Welcome, Szu! Tell us about yourself.
Name: Szu Wang
Current job: Professor, University of California at Irvine
Current location: Irvine, California
Schools attended: University of Illinois, Urbana-Champaign (BS in Chemical Engineering); Stanford University (MS, PhD in Chemical Engineering)
A favorite activity: Traveling and eating good food with my family
What was the hardest part of grad school and what kept you sane?
Halfway through graduate school, I decided to leave the university due to a difficult lab situation. It became a crisis of self-worth, overwhelming impostor's syndrome (although at the time there was not yet a name for it), and wondering whether God cared. Another professor, who eventually became my new research advisor and was the only female faculty member of the department, convinced me to stay, and I finished my PhD work in her lab. During that entire time, my women's Bible study group at church was my lifeline. The group was led by the pastor's wife, a thoughtful and wise woman who taught us a deep appreciation for God's word. This wonderful group prayed for me and supported me with their friendship and humor. So the presence of women, both as mentors in leadership and as sisters in friendship, was instrumental to my survival of grad school.
What do you love most about your job right now?
One of the most fulfilling aspects of my job is being involved in the professional growth of my students. For graduate students, this includes watching them grow in research ability and reach certain milestones, such as their first published paper, their first conference presentation, and eventually their research independence and thesis defense. For undergraduates, it's helping them to understand difficult engineering concepts and exploring possible career paths with them.
How does your faith inform the way you think about or do your work?

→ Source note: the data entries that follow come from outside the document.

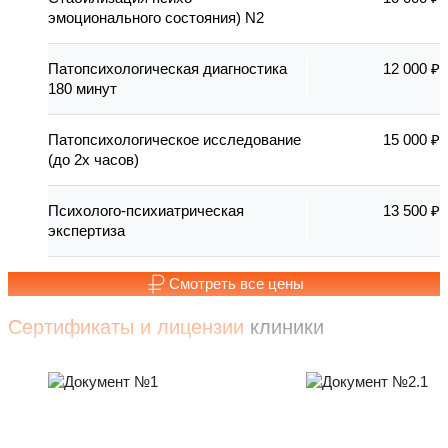
эмоционального состояния) N2
Патопсихологическая диагностика
12 000 ₽
180 минут
Патопсихологическое исследование
15 000 ₽
(до 2х часов)
Психолого-психиатрическая
13 500 ₽
экспертиза
Смотреть все цены
Сертификаты и лицензии
клиники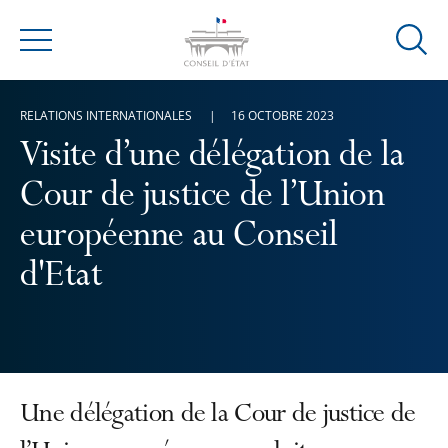
Ouvrir
Menu
la
modal
RELATIONS INTERNATIONALES
16 OCTOBRE 2023
de
reche
Visite d’une délégation de la
Cour de justice de l’Union
européenne au Conseil
d'Etat
Une délégation de la Cour de justice de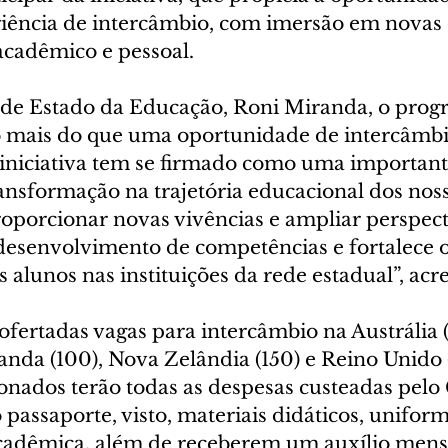
riência de intercâmbio, com imersão em novas c
cadêmico e pessoal.
o de Estado da Educação, Roni Miranda, o prog
 mais do que uma oportunidade de intercâmbi
A iniciativa tem se firmado como uma important
ansformação na trajetória educacional dos noss
oporcionar novas vivências e ampliar perspect
 desenvolvimento de competências e fortalece o
alunos nas instituições da rede estadual”, acr
ofertadas vagas para intercâmbio na Austrália (
anda (100), Nova Zelândia (150) e Reino Unido (
ionados terão todas as despesas custeadas pelo
 passaporte, visto, materiais didáticos, uniform
adêmica, além de receberem um auxílio mensa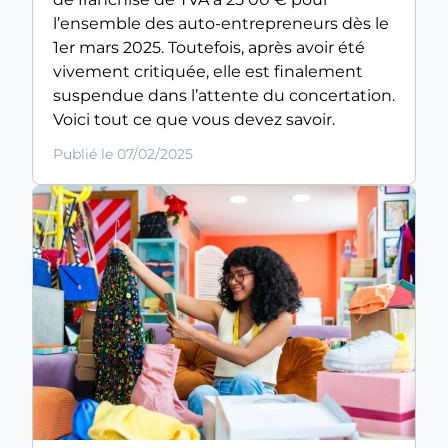
l’ensemble des auto-entrepreneurs dès le
1er mars 2025. Toutefois, après avoir été
vivement critiquée, elle est finalement
suspendue dans l’attente du concertation.
Voici tout ce que vous devez savoir.
Publié le 07/02/2025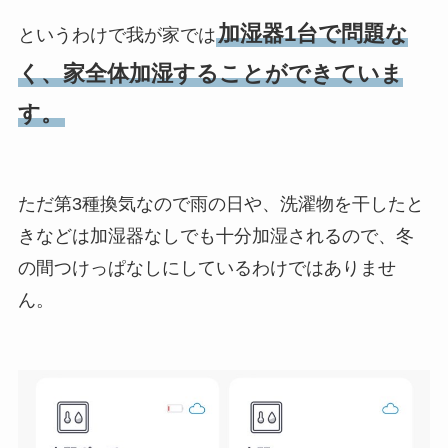
加湿器1台で問題な
というわけで我が家では
く、家全体加湿することができていま
す。
ただ第3種換気なので雨の日や、洗濯物を干したと
きなどは加湿器なしでも十分加湿されるので、冬
の間つけっぱなしにしているわけではありませ
ん。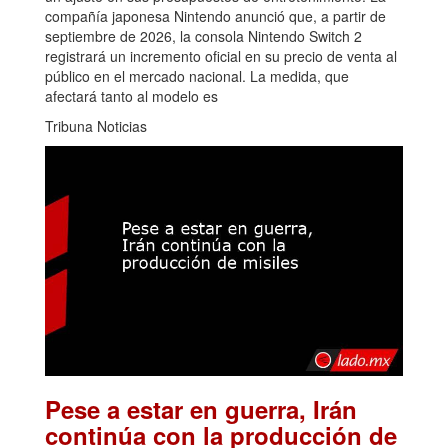
compañía japonesa Nintendo anunció que, a partir de
septiembre de 2026, la consola Nintendo Switch 2
registrará un incremento oficial en su precio de venta al
público en el mercado nacional. La medida, que
afectará tanto al modelo es
Tribuna Noticias
Pese a estar en guerra, Irán
continúa con la producción de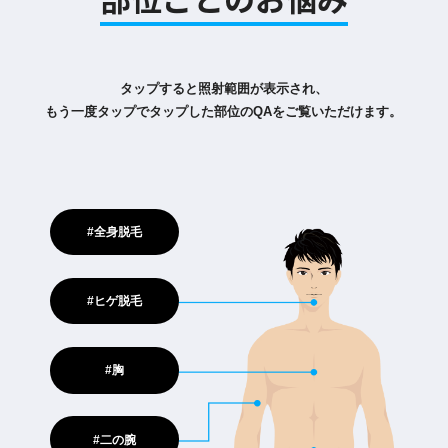
タップすると照射範囲が表示され、
もう一度タップでタップした部位のQAをご覧いただけます。
#全身脱毛
#ヒゲ脱毛
#胸
#二の腕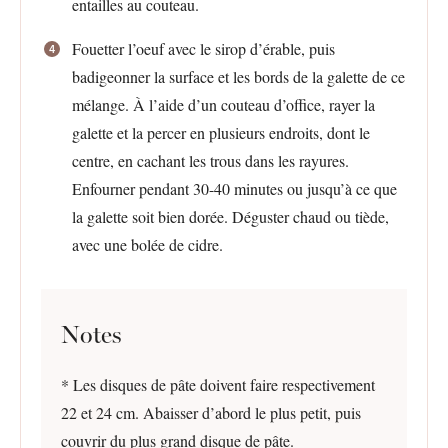
entailles au couteau.
Fouetter l’oeuf avec le sirop d’érable, puis
badigeonner la surface et les bords de la galette de ce
mélange. À l’aide d’un couteau d’office, rayer la
galette et la percer en plusieurs endroits, dont le
centre, en cachant les trous dans les rayures.
Enfourner pendant 30-40 minutes ou jusqu’à ce que
la galette soit bien dorée. Déguster chaud ou tiède,
avec une bolée de cidre.
Notes
* Les disques de pâte doivent faire respectivement
22 et 24 cm. Abaisser d’abord le plus petit, puis
couvrir du plus grand disque de pâte.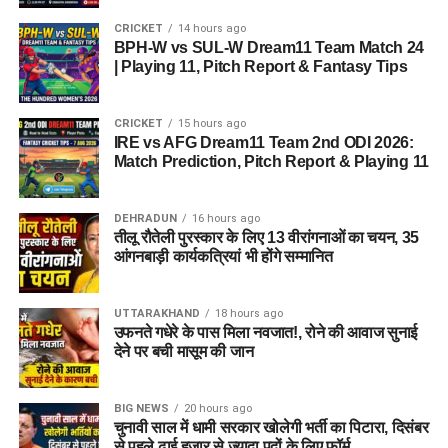
सपनों को साकार करना सार्वजनिक जीवन में कार्यरत प्रत्येक व्यक्ति की
CRICKET
14 hours ago
नैतिक जिम्मेदारी है।
BPH-W vs SUL-W Dream11 Team Match 24
| Playing 11, Pitch Report & Fantasy Tips
कॉकरोच जनता पार्टी ने इसे बताया
लोकतंत्र की जीत
CRICKET
15 hours ago
IRE vs AFG Dream11 Team 2nd ODI 2026:
Match Prediction, Pitch Report & Playing 11
धर्मेंद्र प्रधान ने अपने कार्यकाल के दौरान प्रधानमंत्री के नेतृत्व में देश की
सेवा करने का अवसर मिलने पर आभार भी व्यक्त किया। उन्होंने कहा कि
DEHRADUN
16 hours ago
इस जिम्मेदारी को निभाना उनके लिए सम्मान की बात रही।
तीलू रौतेली पुरस्कार के लिए 13 वीरांगनाओं का चयन, 35
आंगनबाड़ी कार्यकत्रियां भी होंगे सम्मानित
UTTARAKHAND
18 hours ago
उफनते गधेरे के पास मिला नवजात!, रोने की आवाज सुनाई
देने पर बची मासूम की जान
BIG NEWS
20 hours ago
चुनावी साल में धामी सरकार खोलेगी भर्ती का पिटारा, दिसंबर
से पहले ढाई हजार से ज्यादा पदों के लिए फॉर्म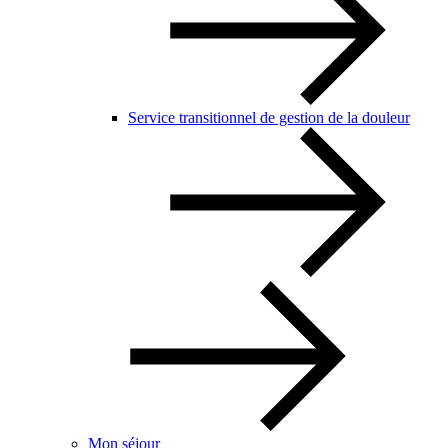
Service transitionnel de gestion de la douleur
Mon séjour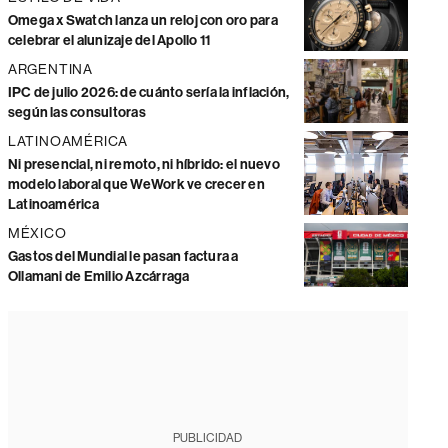
Omega x Swatch lanza un reloj con oro para
celebrar el alunizaje del Apollo 11
ARGENTINA
IPC de julio 2026: de cuánto sería la inflación,
según las consultoras
LATINOAMÉRICA
Ni presencial, ni remoto, ni híbrido: el nuevo
modelo laboral que WeWork ve crecer en
Latinoamérica
MÉXICO
Gastos del Mundial le pasan factura a
Ollamani de Emilio Azcárraga
PUBLICIDAD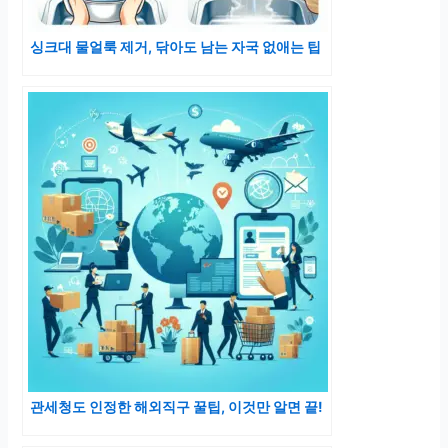
싱크대 물얼룩 제거, 닦아도 남는 자국 없애는 팁
관세청도 인정한 해외직구 꿀팁, 이것만 알면 끝!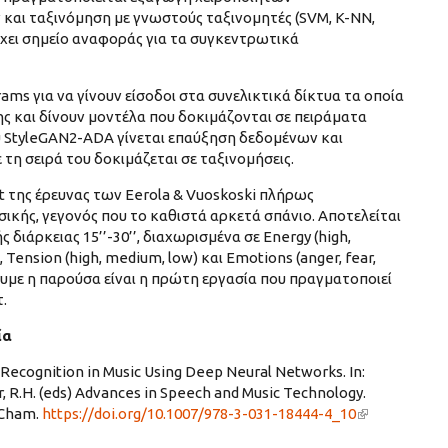
και ταξινόμηση με γνωστούς ταξινομητές (SVM, K-NN,
χει σημείο αναφοράς για τα συγκεντρωτικά
ms για να γίνουν είσοδοι στα συνελικτικά δίκτυα τα οποία
ς και δίνουν μοντέλα που δοκιμάζονται σε πειράματα
υ StyleGAN2-ADA γίνεται επαύξηση δεδομένων και
ε τη σειρά του δοκιμάζεται σε ταξινομήσεις.
et της έρευνας των Eerola & Vuoskoski πλήρως
ικής, γεγονός που το καθιστά αρκετά σπάνιο. Αποτελείται
διάρκειας 15’’-30’’, διαχωρισμένα σε Energy (high,
, Tension (high, medium, low) και Emotions (anger, fear,
ουμε η παρούσα είναι η πρώτη εργασία που πραγματοποιεί
τ.
ία
 Recognition in Music Using Deep Neural Networks. In:
r, R.H. (eds) Advances in Speech and Music Technology.
 Cham.
https://doi.org/10.1007/978-3-031-18444-4_10
(link is
external)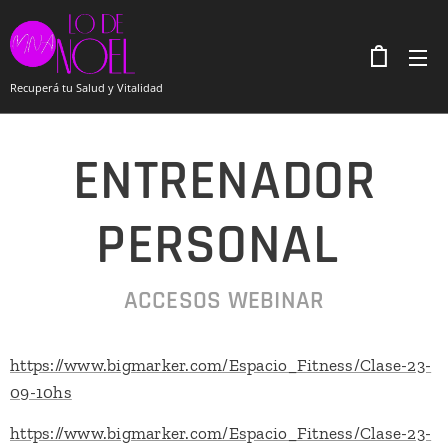
Recuperá tu Salud y Vitalidad
ENTRENADOR
PERSONAL
ACCESOS WEBINAR
https://www.bigmarker.com/Espacio_Fitness/Clase-23-
09-10hs
https://www.bigmarker.com/Espacio_Fitness/Clase-23-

Academia is a place that, at all levels, is hyper-performance-oriented. For faculty, there are always more papers or research grant proposals to write, more ways to improve your teaching, and others who are doing "better" than you — whatever the metric may be. So it's easy to let unhealthy ambitions and an over-scheduled, stressful calendar dominate life. My faith continues to remind me that my worth is not based on what I do or how well it's done, and that there is grace to be who I am, even if it falls short of expected standards. This helps me to have a better perspective of what is important and how to spend my time (although this is still very much a work-in-progress).